Nouveaux concepts et mêmes préoccupations
Selon Ahmed Sayed Ahmed, expert en affaires internationales au Centre des Etudes Politiques et Stratégiques (CEPS) d’Al- Ahram, « malgré les progrès importants réalisés au cours de la première semaine, des questions sensibles restent encore sur la table ». Mettre en place un mécanisme financier spécifique pour faire face aux « pertes et dommages » liés au climat se trouve au centre des discussions. En fait, c’est pour la première fois que le concept de pertes et dommages est inclus dans l’agenda officiel de la COP. Une avancée. Mais « il reste beaucoup à faire pour s’assurer que l’engagement financier sera nouveau, supplémentaire et accessible », comme l’a déclaré la négociatrice rwandaise Ineza Umuhoza Grace. Autre sujet crucial : augmenter le financement de l’adaptation au changement climatique. Selon des estimations, le coût de l’adaptation au changement climatique dans les pays en développement pourrait atteindre entre 140 et 300 milliards de dollars par an en 2030. Un chiffre 4 à 5 fois plus élevé que les estimations précédentes. Dans ce sens, le président sénégalais, Macky Sall, président en exercice de l’Union africaine, a déclaré : « Le moment est venu de mettre sur la table la responsabilité de chacun et qu’elle en ait une conscience collective mondiale. Soit nous sauvons la planète, soit elle disparaît avec nous ».
Les discussions abordent également la question de la place des énergies fossiles en Afrique. Les pays africains ont réclamé qu’ils soient autorisés à développer leurs ressources en combustibles fossiles pour aider leurs populations à sortir de la pauvreté. Selon Amani Abou-Zeid, commissaire de l’UA chargée des infrastructures et de l’énergie, « la COP27 offre une occasion aux pays africains pour plaider en faveur d’une position commune reconnaissant que les énergies fossiles leur sont nécessaires à court terme. Il n’y a pas de solution unique pour tous ».
« Quelles que soient les difficultés, le 1,5°C doit rester au coeur des négociations », a insisté Yasmine Fouad, ministre égyptienne de l’Environnement, avant d’affirmer que « l’Egypte déploie des efforts afin de combler les écarts entre les parties aux négociations pour qu’elles mettent en oeuvre les promesses climatiques faites lors des conférences précédentes ».

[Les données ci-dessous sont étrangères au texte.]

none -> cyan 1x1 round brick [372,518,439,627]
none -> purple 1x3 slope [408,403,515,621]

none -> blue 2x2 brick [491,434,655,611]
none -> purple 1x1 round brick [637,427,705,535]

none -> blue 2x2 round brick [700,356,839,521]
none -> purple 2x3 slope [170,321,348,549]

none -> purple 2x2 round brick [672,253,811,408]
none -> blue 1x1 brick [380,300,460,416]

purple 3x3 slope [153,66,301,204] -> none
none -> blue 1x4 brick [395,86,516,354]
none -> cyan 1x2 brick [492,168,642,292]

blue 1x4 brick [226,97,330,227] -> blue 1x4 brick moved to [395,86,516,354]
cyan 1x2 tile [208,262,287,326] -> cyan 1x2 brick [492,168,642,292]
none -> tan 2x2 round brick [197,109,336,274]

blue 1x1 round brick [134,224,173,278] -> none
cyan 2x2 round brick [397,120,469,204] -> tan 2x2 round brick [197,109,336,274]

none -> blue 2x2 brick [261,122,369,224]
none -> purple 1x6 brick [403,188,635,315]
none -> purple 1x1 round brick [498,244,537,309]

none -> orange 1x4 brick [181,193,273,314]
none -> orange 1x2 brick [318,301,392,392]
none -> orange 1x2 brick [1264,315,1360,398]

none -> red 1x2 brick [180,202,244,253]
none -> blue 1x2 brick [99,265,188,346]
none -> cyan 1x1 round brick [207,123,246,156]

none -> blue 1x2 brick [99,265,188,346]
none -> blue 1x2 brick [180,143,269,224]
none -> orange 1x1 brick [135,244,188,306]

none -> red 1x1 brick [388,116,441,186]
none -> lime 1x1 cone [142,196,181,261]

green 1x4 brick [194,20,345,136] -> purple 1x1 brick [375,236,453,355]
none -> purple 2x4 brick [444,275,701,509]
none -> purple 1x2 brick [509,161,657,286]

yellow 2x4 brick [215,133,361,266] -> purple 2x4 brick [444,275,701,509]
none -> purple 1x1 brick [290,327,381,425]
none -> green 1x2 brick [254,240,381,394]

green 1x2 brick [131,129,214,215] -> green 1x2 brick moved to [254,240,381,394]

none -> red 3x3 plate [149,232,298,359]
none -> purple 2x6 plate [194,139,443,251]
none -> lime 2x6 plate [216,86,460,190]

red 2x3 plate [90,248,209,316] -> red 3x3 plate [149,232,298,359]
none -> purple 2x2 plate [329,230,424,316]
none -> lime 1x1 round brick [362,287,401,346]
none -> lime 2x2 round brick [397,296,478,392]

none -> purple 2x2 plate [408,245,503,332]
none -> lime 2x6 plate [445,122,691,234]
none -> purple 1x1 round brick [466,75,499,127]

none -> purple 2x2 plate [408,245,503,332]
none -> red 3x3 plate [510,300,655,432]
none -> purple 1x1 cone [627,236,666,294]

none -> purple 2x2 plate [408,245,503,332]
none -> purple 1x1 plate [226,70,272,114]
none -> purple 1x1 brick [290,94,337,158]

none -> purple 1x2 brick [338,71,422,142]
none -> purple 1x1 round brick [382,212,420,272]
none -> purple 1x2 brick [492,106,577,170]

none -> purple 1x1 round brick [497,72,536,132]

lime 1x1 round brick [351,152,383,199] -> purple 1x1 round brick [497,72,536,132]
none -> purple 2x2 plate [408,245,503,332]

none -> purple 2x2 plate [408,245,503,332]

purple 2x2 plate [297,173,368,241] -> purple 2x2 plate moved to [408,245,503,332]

Bilan de la première semaine : Accords et initiatives vertes
Au cours de la première semaine, une série d’accords et des initiatives internationales ont été lancées pour renforcer l’action climatique mondiale. Le président américain, Joe Biden, a annoncé, lors de son discours à la tribune de la COP27, un ensemble de mesures d’un montant de 150 millions de dollars pour aider l’Afrique à s’adapter au changement climatique. En marge des travaux de la COP27, la deuxième édition du Sommet de l’initiative « Proche-Orient vert », présidée par l’Arabie saoudite, a été lancée, alors que la Nouvelle-Zélande s’est engagée à verser 20 millions de dollars, pour rejoindre les pays qui ont promis de financer la question des pertes et dommages : l’Ecosse, la Norvège, l’Allemagne, l’Autriche et la Belgique. Sur un autre volet, la présidence égyptienne de la COP27 a lancé de nombreuses initiatives avec la coopération des institutions internationales. Parmi elles, « le guide de Charm Al-Cheikh du financement équitable » élaboré par le ministère égyptien de la Coopération internationale en collaboration avec plus de 70 partenaires, des banques de développement et le secteur public. Selon Akinwumi Adesina, président du Groupe de la Banque africaine de développement, « le guide de Charm Al-Cheikh » introduit le principe selon lequel le financement climatique ne doit pas se substituer au financement du développement, mais plutôt s’y additionner en garantissant aux pays et régions « qui en ont le plus besoin le droit d’y accéder ». AWARE, « Action pour l’adaptation et la résilience de l’eau », est une autre initiative qui prône une meilleure intégration du couple eau-climat. L’initiative FAST (l’Alimentation et l’agriculture pour une transformation durable) a été également lancée afin d’améliorer la quantité et la qualité des contributions au financement climatique. Et, lors de la journée de la décarbonation, le 11 novembre, les chefs de délégations gouvernementales ont adopté deux initiatives importantes : un plan directeur pour accélérer la décarbonation de cinq secteurs majeurs — l’électricité, le transport routier, l’acier, l’hydrogène et l’agriculture — et une nouvelle initiative pour étendre la participation de l’Afrique aux marchés volontaires du carbone. « L’Egypte a réussi à conclure une série de partenariats économiques dans les domaines de l’hydrogène vert et des énergies renouvelables, d’un montant qui s’approche de 15 milliards de dollars », explique Sayed Ahmed.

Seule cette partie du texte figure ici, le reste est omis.